Las tarjetas de débito siguen liderando las preferencias de los usuarios, mientras que las tarjetas de prepago y las transferencias electrónicas mantienen una trayectoria de crecimiento, reflejando una mayor adopción de medios de pago electrónicos por parte de las personas.
Sin embargo, el informe no sólo da cuenta de un cambio en los hábitos de pago, sino también de los nuevos desafíos que enfrenta la infraestructura que sostiene este mercado. En esa línea, el instituto emisor anunció que pondrá en consulta una regulación orientada a facilitar el uso de las transferencias electrónicas como medio de pago en comercios, con el objetivo de fortalecer la interoperabilidad, la resiliencia y la competencia del sistema de pagos minorista.

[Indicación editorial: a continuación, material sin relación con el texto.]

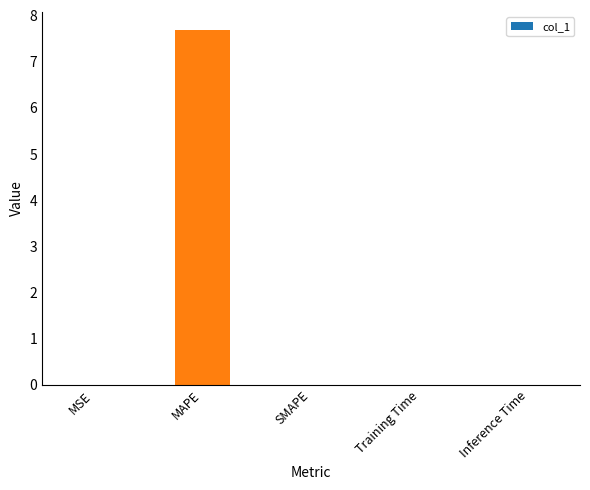

The value at MSE is 0.0. True or false?

True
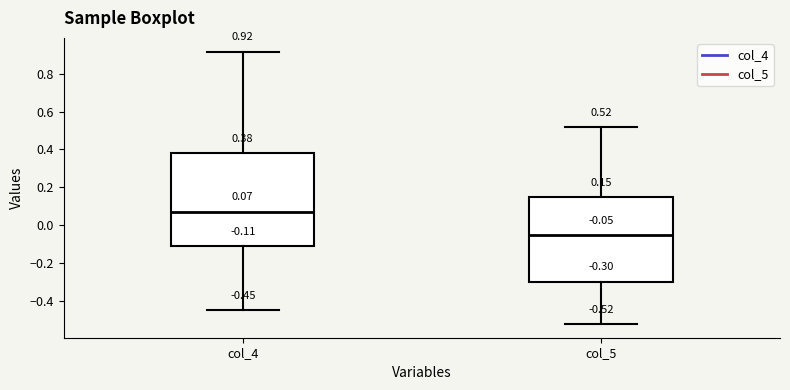

Which box is the tallest, from its lower edge to its upper edge?

col_4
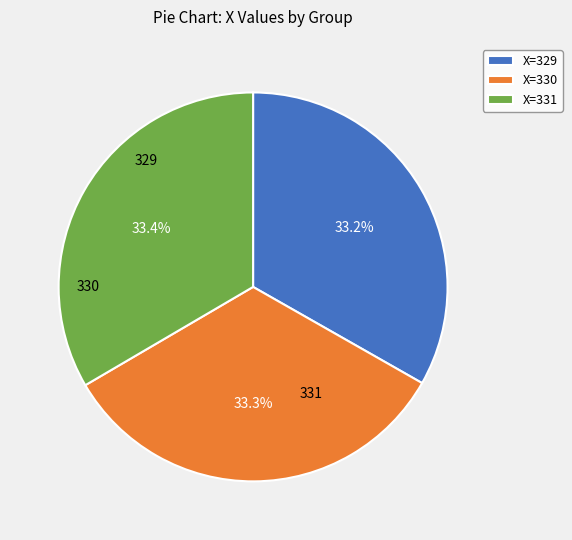

Approximately how many times larger is the value at X=331 compared to X=329?

1.0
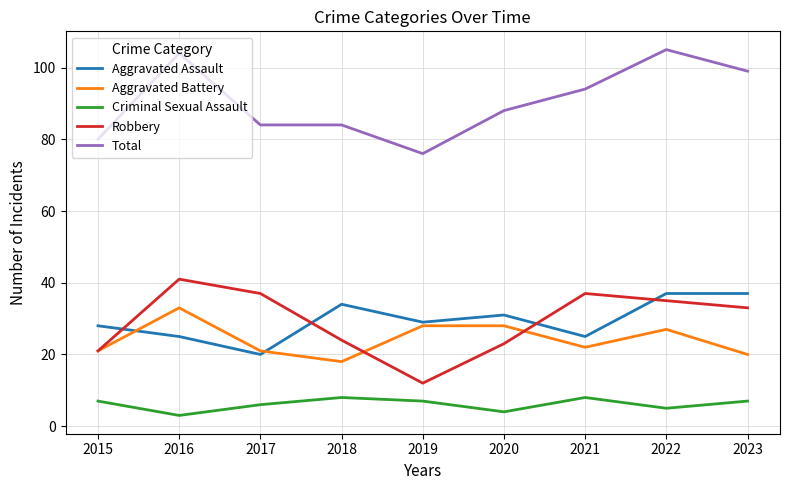

The value of Criminal Sexual Assault at 2017 is 6. True or false?

True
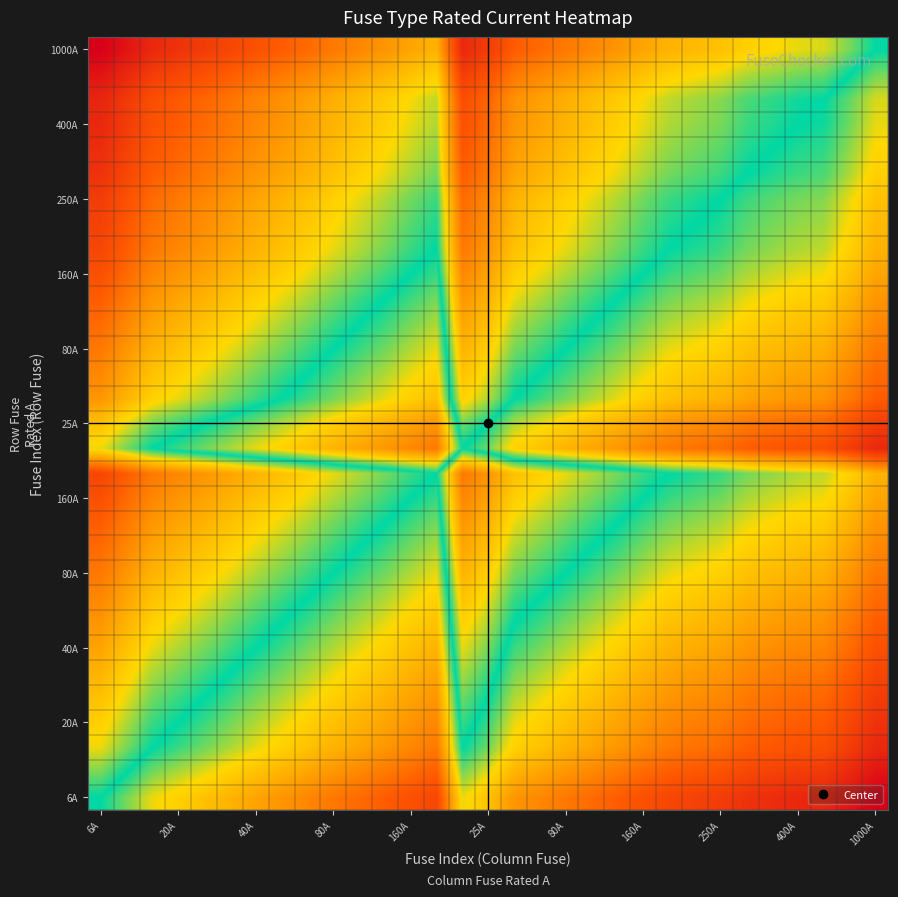

At which category does the chart reach its peak across all series?

6A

El documento también identifica uno de los temas que marcarán la agenda regulatoria de los próximos años: las stablecoins. Si bien el Banco Central reconoce que estos activos digitales podrían aportar eficiencia e innovación a los sistemas de pago, advierte que su expansión también plantea riesgos operacionales y financieros que requieren un marco regulatorio gradual antes de una adopción más amplia.
Otro elemento que comienza a tomar relevancia es la evolución de las tarjetas de prepago que ofrecen rentabilidad sobre los saldos depositados. El BCCh señaló que está evaluando posibles ajustes normativos para estos modelos de negocio, debido a que estos instrumentos no entregan retornos garantizados y, dependiendo de su estructura, pueden incorporar riesgos que actualmente no están completamente cubiertos por la regulación vigente.
Aunque el efectivo mantiene un rol relevante en determinados segmentos, como las ferias libres, el transporte público, las compras de bajo monto y situaciones de contingencia, Chile avanza hacia un sistema de pagos cada vez más digital. En este escenario, el desafío no es únicamente reducir el uso del efectivo, sino desarrollar una infraestructura moderna, interoperable y segura que acompañe la transformación del sistema financiero.